A Cosmic Kind of Love(9)



Space was fun. And hot. Well, actually it was freezing, but he made it really hot.

I ignored the stupid flutter in my belly as I returned to the office. For goodness’ sake, I had a boyfriend. No way should I develop the equivalent of a high school crush on a man I didn’t even know.



* * *





“I made it!” I gasped for air as George opened the door to his apartment in Brooklyn. While I rented a one-bedroom apartment in Kensington that made me long for the backpacking life, George, my financial manager boyfriend—whom I’d only seen once a week in the last month because of his busy career—rented a top-floor apartment in an attractive brownstone in Prospect Heights. It was so much bigger and brighter and airier than my place, and I really hoped one day he might ask me to move in with him so we could see each other more.

My hope had nothing to do with his master bathroom or the four hundred square feet of extra space. Really.

George stared at me like I was a lunatic. “Why are you sweating?”

I pushed past him into the apartment. “You wanted me . . .” I breathed through a stitch in my rib, holding my side for a second. “Me . . . you wanted me . . . here at six thirty. I think I’m dying.” I leaned on his leather sectional for support.

“I didn’t say kill yourself to do it.” My boyfriend placed a hand on my back. “Jesus, you’re really hot.”

I grinned through my breathlessness. “Why, thank you. You’re not too shabby yourself.”

He frowned at me. “Where is your coat? Did you decide to forgo one since you planned on running here?”

Remembering my near-death experience on the subway that morning, I stiffened. “Something like that.”

I gazed toward the kitchen. The main living space was open-plan. “What’s cooking? I don’t smell anything.” I turned back to George. “Are we doing takeout? Oh, and hey!” I hugged him, relieved when he hugged me back, because he was acting kind of weird. Usually the first thing he did when he saw me was hug me. George was six feet four, an entire foot taller than me. We shared an apathy for working out, and I loved that he wasn’t muscly and intimidating. He gave good cuddle.

“So yeah, hey.” He squeezed me and then set me back. “Let’s talk.”

Dread filled me as he took my hand and led me to the sectional.

We all knew what “let’s talk” was code for. My heart raced.

Once we sat down, I blurted out, “Are you breaking up with me?”

George’s mossy-green eyes were his most attractive feature. I loved staring into his eyes. Usually. Not now, while they filled up with pity.

Yuck.

“Hallie, you’re great.” He gave me a condescending smile and a pat on my hand. “You’re cute, and you’re fun, and the sex is definitely in my top three, but you’re like the kind of girl I enjoyed dating in college, you know. You get into hilarious situations that make us all laugh, and you’re always up for a party.”

I was?

I couldn’t remember the last time I partied.

College, I think.

“But I’m thirty this year and . . . uh . . . well . . . I work for very important clients, and I have to attend a lot of serious, sophisticated events, and, uh . . . well, that’s not really your thing.”

I gaped at him, stunned. “Not my thing? I organize those events.”

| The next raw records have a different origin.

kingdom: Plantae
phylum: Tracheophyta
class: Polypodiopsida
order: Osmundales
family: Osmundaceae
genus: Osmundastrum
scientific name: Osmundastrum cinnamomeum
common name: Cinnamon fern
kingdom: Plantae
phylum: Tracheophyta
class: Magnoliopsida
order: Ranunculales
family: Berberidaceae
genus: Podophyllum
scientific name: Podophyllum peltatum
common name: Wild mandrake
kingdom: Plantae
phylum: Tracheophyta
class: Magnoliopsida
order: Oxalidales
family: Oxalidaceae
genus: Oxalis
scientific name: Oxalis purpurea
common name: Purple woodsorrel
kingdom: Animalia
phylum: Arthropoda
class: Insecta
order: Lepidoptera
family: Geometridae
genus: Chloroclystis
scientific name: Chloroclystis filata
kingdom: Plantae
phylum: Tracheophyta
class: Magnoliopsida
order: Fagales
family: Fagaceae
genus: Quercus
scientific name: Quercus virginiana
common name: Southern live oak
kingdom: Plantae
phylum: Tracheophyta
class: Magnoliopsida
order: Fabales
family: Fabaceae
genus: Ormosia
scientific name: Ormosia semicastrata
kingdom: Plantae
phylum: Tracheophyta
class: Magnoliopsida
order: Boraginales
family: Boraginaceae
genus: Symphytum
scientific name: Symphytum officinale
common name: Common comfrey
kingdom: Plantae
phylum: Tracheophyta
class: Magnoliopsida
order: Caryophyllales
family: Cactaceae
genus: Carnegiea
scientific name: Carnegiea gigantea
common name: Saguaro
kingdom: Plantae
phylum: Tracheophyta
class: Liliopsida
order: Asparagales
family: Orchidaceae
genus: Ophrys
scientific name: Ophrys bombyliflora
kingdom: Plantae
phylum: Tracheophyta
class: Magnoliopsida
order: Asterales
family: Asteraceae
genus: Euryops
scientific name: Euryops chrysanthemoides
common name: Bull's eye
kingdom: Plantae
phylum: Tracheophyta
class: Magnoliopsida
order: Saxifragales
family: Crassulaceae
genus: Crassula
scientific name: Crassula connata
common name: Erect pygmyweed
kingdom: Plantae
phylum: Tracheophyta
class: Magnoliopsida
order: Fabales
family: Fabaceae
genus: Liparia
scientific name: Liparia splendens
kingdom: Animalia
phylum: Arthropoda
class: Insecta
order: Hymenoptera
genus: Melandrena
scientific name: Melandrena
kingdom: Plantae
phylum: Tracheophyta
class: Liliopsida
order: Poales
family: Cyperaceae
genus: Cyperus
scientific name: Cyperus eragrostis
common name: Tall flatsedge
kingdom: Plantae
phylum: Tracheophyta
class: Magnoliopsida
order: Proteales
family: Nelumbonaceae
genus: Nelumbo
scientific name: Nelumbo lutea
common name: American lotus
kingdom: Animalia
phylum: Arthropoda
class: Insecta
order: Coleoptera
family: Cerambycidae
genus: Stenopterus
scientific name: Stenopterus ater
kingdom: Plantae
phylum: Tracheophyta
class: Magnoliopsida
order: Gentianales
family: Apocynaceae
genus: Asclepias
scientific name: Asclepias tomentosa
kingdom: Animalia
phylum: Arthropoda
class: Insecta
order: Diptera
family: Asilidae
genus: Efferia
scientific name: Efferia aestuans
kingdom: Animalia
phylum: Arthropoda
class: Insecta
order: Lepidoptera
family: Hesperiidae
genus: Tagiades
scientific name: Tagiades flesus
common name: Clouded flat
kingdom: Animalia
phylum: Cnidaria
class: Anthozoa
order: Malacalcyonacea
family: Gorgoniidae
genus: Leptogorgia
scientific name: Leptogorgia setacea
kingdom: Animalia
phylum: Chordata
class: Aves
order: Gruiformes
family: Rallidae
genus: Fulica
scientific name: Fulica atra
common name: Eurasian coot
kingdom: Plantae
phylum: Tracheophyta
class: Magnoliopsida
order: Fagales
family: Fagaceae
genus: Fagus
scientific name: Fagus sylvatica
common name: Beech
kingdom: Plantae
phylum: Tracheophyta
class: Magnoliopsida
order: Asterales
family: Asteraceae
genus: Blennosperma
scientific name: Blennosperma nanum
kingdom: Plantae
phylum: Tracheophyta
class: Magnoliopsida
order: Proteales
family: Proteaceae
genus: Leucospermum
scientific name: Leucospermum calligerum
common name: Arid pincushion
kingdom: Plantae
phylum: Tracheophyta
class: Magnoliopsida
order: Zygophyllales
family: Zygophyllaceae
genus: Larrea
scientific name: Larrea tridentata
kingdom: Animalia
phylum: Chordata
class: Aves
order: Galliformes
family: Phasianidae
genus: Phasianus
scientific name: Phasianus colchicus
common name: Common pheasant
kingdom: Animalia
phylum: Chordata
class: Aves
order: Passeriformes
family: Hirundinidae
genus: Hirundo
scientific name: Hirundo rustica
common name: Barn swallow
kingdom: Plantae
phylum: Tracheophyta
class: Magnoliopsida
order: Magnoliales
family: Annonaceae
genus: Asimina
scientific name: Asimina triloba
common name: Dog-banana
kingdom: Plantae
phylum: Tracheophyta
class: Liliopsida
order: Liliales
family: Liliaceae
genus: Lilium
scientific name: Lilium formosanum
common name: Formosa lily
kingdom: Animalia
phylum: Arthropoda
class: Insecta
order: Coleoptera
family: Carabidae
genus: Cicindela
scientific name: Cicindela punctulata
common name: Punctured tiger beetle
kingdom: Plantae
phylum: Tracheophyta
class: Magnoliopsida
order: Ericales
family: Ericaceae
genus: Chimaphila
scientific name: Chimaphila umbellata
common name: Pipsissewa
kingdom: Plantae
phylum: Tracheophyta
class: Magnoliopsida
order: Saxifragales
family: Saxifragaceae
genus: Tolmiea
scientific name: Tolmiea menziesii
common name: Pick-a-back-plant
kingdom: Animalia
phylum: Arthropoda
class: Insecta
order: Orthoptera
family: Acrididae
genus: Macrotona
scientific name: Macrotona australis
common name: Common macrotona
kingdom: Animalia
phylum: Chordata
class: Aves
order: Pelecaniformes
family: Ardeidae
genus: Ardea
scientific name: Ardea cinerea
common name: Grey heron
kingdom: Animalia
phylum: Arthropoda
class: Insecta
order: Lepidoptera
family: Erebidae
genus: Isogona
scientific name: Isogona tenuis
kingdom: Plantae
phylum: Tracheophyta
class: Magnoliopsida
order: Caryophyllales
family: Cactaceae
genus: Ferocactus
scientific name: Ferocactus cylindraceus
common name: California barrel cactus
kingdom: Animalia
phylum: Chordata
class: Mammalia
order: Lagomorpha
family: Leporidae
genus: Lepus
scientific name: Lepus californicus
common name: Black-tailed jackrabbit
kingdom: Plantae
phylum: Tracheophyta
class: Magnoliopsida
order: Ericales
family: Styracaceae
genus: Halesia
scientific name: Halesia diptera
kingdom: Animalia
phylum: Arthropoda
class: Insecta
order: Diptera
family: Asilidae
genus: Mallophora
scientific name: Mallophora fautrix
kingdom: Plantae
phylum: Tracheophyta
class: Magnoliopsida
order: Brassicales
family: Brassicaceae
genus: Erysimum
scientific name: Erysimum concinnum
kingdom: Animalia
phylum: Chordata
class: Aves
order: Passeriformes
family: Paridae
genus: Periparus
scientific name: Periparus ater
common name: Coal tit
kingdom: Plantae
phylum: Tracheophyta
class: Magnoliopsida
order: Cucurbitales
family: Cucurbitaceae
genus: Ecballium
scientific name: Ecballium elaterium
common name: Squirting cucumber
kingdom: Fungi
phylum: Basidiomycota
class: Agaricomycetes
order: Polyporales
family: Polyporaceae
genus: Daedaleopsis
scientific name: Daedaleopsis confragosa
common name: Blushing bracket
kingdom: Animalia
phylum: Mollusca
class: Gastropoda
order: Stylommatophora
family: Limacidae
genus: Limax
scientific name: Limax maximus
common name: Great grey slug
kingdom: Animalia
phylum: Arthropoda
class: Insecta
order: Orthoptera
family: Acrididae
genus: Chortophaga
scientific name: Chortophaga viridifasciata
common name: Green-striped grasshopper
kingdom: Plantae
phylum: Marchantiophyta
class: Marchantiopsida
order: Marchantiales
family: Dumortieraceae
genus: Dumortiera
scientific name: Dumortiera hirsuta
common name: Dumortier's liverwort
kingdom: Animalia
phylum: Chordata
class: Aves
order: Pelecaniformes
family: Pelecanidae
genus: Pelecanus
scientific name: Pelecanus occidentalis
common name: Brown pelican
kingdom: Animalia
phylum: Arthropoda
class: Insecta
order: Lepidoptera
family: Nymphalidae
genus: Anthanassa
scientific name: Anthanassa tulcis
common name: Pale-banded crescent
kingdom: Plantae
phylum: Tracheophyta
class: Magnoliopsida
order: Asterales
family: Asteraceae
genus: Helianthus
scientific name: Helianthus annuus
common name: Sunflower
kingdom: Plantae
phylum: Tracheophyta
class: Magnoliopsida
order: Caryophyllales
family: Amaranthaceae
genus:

“Exactly!” He grinned as if pleased I understood.

Understood what?

I understood crap!

“You plan parties for a living. Who does that? And you can’t tell people what you’re really thinking because you want everyone to love you. You eat things you hate eating to please people who actually couldn’t give a fuck if you eat their awful canapés, and you end up in these mortifying situations because you can’t say no. Yes, it’s funny, but it’s also embarrassing for me. I need a wife who is serious. A wife with a backbone. A wife with an impressive high-powered job who gets what that’s like and understands the seriousness of my work, you know. And, um, I think we’ve lasted this long because you are very giving in the bedroom . . . but I can’t keep following my dick. It’s time to grow up.”

Did he just say what I think he said?

I sprang to my feet, so outraged I felt like I was choking. I could feel my face darkening with furious, fiery blood and a lack of oxygen.

I was fun and cute and giving in the bedroom?

I embarrassed him?

He’d dated me this long only because I was giving in the bedroom?

For a start, three months wasn’t that long, and we’d barely seen each other for one month. Oh, and my people-pleasing bothered him? Really? What the hell did he think drove me to give in the bedroom when he never ever gave back?

No, sirree, he did not.

I’d wasted my best stuff on him.

Only for the condescending asshole to tell me I wasn’t good enough to be his girlfriend?

You are a pompous . . . selfish . . . mundane . . . “Little man!” I yelled the last part of my thoughts out loud.

George blinked up at me in shock. “I’m six four,” he replied inanely.

I raised an eyebrow and crooked my pinkie finger at him. “Yes, and in proportion you are not.”

He gaped, his voice high-pitched as he threw back, “Uh! That was hurtful, unnecessary, and just confirms I’m right to break up with you.”